_ÜBUNGSAUFGABEN_:
a - Wie lässt sich der Absatz im Textauszug, der mit „Immer wieder aber stolpere ich“ beginnt, in einem kürzeren Satz wiedergeben, ohne dass seine wesentlichen Aussagen verloren gehen?
b - Wie lautet dieser Satz aus dem Textauszug auf Englisch: „Und ich treffe in meiner Arbeit auf Menschen, die mir berichten, dass Coaches ihnen gegen Depression Spaziergänge am See und Gute-Laune-Musik verordnet haben.“?

_AUSGEWÄHLTER TEXTAUSZUG_:
· · · ·

Seit 1999 ist der Personenkreis erweitert, allerdings unter strengen Anforderungen:

  • Bachelor und Master in Klinischer Psychologie (Studiendauer insgesamt in Vollzeit: 5 Jahre)
  • Weiterbildung zum Psychologischen Psychotherapeuten (Dauer: 3 Jahre Vollzeit bzw. 5 Jahre Teilzeit), bestehend aus

o   Ausbildung in medizinisch anerkannten Therapieverfahren (z.B. Systemische Therapie, Verhaltenstherapie, Psychoanalyse)

o   600 Stunden Theorie

o   1800 Stunden Praxis

§  1200 Stunden in einer psychiatrischen Klinik

§  600 Stunden in einer psychosomatischen Klinik oder psychotherapeutischen Praxis

o   600 Behandlungsstunden unter Supervision

o   150 Supervisionsstunden, davon min. 50 als Einzelsupervision

o   120 Stunden Selbsterfahrungen

 

Absatz 1 §1 des Psychotherapeutengesetzes besagt: „Wer die Psychotherapie unter der Berufsbezeichnung „Psychotherapeutin“ oder „Psychotherapeut“ ausüben will, bedarf der Approbation als „Psychotherapeutin“ oder „Psychotherapeut“. […]“

 

Immer wieder aber stolpere ich über Internetseiten, auf denen Coaches sich als „freier Psychotherapeut“ bezeichnen oder therapeutische Behandlung anbieten. Und ich treffe in meiner Arbeit auf Menschen, die mir berichten, dass Coaches ihnen gegen Depression Spaziergänge am See und Gute-Laune-Musik verordnet haben.

· · · ·

_DATENSÄTZE_:
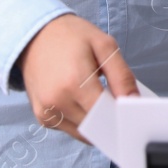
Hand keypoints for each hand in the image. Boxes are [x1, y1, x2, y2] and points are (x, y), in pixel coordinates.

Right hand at [17, 14, 137, 141]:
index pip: (106, 115)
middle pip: (96, 127)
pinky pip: (70, 128)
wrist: (34, 35)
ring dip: (97, 122)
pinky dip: (82, 120)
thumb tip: (134, 102)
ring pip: (84, 133)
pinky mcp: (42, 117)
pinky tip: (83, 100)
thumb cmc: (71, 36)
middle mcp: (57, 102)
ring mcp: (47, 112)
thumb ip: (122, 76)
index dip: (122, 114)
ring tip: (99, 97)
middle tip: (118, 102)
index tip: (132, 109)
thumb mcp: (104, 46)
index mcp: (74, 82)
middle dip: (111, 120)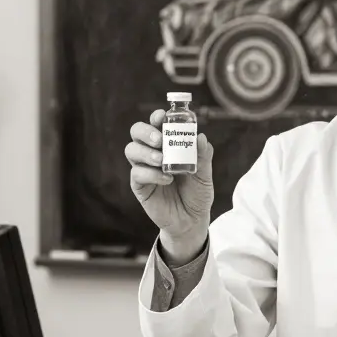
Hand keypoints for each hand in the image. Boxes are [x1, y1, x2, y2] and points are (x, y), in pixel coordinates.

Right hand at [124, 109, 213, 258]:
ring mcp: (144, 169)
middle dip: (146, 132)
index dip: (156, 117)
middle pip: (137, 132)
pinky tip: (166, 179)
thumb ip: (203, 156)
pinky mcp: (140, 186)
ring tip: (162, 160)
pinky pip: (137, 174)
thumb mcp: (205, 174)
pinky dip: (151, 174)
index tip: (162, 116)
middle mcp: (152, 153)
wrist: (192, 220)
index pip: (156, 124)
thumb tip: (200, 137)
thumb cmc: (197, 193)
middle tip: (159, 140)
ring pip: (131, 150)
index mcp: (168, 144)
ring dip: (146, 152)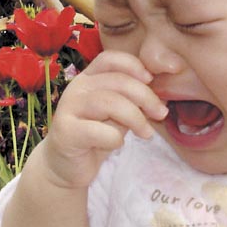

· · · ·

_MUSTERLÖSUNGEN_:
a - Ich stoße immer wieder auf Internetseiten, auf denen sich Coaches „freier Psychotherapeut“ nennen oder therapeutische Behandlung anbieten, und treffe bei meiner Arbeit Menschen, denen Coaches gegen Depression Spaziergänge am See und Gute-Laune-Musik verordnet haben.

b - And in my work I meet people who tell me that coaches have prescribed them walks by the lake and feel-good music for depression.